• _SOBRE LA TAREA_: Por favor, reescribe de forma más breve el párrafo del texto sobre The Wire y la campaña electoral que empieza por «El escenario tras el derrumbe», conservando sus datos principales.

Es más que recomendable, desde cualquier punto de vista, hacerse a uno mismo el regalo de volver a paladear las cinco temporadas de la obra maestra de la narración televisiva: The Wire, la serie de David Simon y Ed Burns sobre el narcotráfico en Baltimore, ahora disponible en una versión remasterizada que permite apreciarla en todo su esplendor. Lo que resulta algo inquietante, aquí y ahora, es volver a ver la cuarta temporada, en la que entre otras cosas se nos cuenta una campaña electoral para decidir la candidatura a la alcaldía de la ciudad. Crudo es el retrato del político a la desesperada caza del voto, por todos los medios confesables e inconfesables, y más cruda todavía es la descripción de cómo pueden llegar a chocar el interés público y la agenda partidista, cuando de llegar al poder se trata.
Asistir a la lucha sin cuartel entre el aspirante Carcetti y el alcalde Royce, los contendientes de la ficción, teniendo en mente la campaña electoral interminable en que vivimos los españoles, invita por igual a la melancolía y a no esperar demasiado de las semanas que tenemos por delante, y por extensión, de los meses y hasta de los años próximos. +
El escenario tras el derrumbe del viejo sistema bipartidista, de mayorías precarias o imposibles, empuja a todos los partidos a una especulación permanente con los votos que pueden arañarse unos a otros. Esto desplaza del debate cualquier posible programa de gobierno, en beneficio de una política de gestos destinados a menoscabar la posición del adversario o a mejorar la marca propia de cara a las urnas.
En cierto modo, nadie da por buenos los resultados que han ido arrojando las elecciones que hemos encadenado en los últimos años. Unos aspiran a reforzar su hegemonía; otros, a no terminar de perder la que tenían, a alzarse como nueva fuerza hegemónica o a extraer un poco más de petróleo de la minoría más o menos decisiva que administran. Todos creen que pueden sacar más de lo que tienen hoy, aunque sea igualmente posible que saquen menos, y por eso no salimos del discurso desaforado y por momentos histérico que caracteriza a las campañas.
El último síntoma alarmante de este síndrome electoral del que no acertamos a librarnos es el mensaje que se nos acaba de lanzar a los madrileños para promocionar el subconjunto que los consejeros de ciertas siglas forman dentro del gobierno recién formado, y que se supone que debería ser uno y de todos los que vivimos en la Comunidad de Madrid. Cuesta imaginar un modo más grueso de poner la estrategia y la promoción del partido por delante de la acción de gobierno. Empieza a ser ya agotador el espectáculo de unos políticos a los que quizá les sobran ganas de instalarse en la gestión de la cosa pública y les falta grandeza de miras para desarrollarla en beneficio de la ciudadanía.

Imágenes de páginas y texto extraído
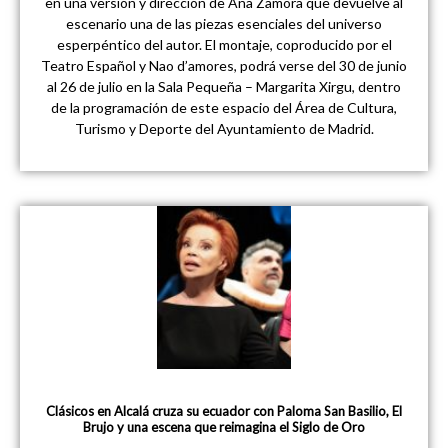
en una versión y dirección de Ana Zamora que devuelve al
escenario una de las piezas esenciales del universo
esperpéntico del autor. El montaje, coproducido por el
Teatro Español y Nao d’amores, podrá verse del 30 de junio
al 26 de julio en la Sala Pequeña – Margarita Xirgu, dentro
de la programación de este espacio del Área de Cultura,
Turismo y Deporte del Ayuntamiento de Madrid.
Clásicos en Alcalá cruza su ecuador con Paloma San Basilio, El
Brujo y una escena que reimagina el Siglo de Oro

• _RESULTADO_: Tras la caída del bipartidismo, con mayorías precarias o imposibles, todos los partidos especulan sin descanso con los votos que pueden quitarse unos a otros. Eso saca del debate cualquier programa de gobierno y deja paso a una política de gestos para debilitar al adversario o mejorar la propia marca ante las urnas.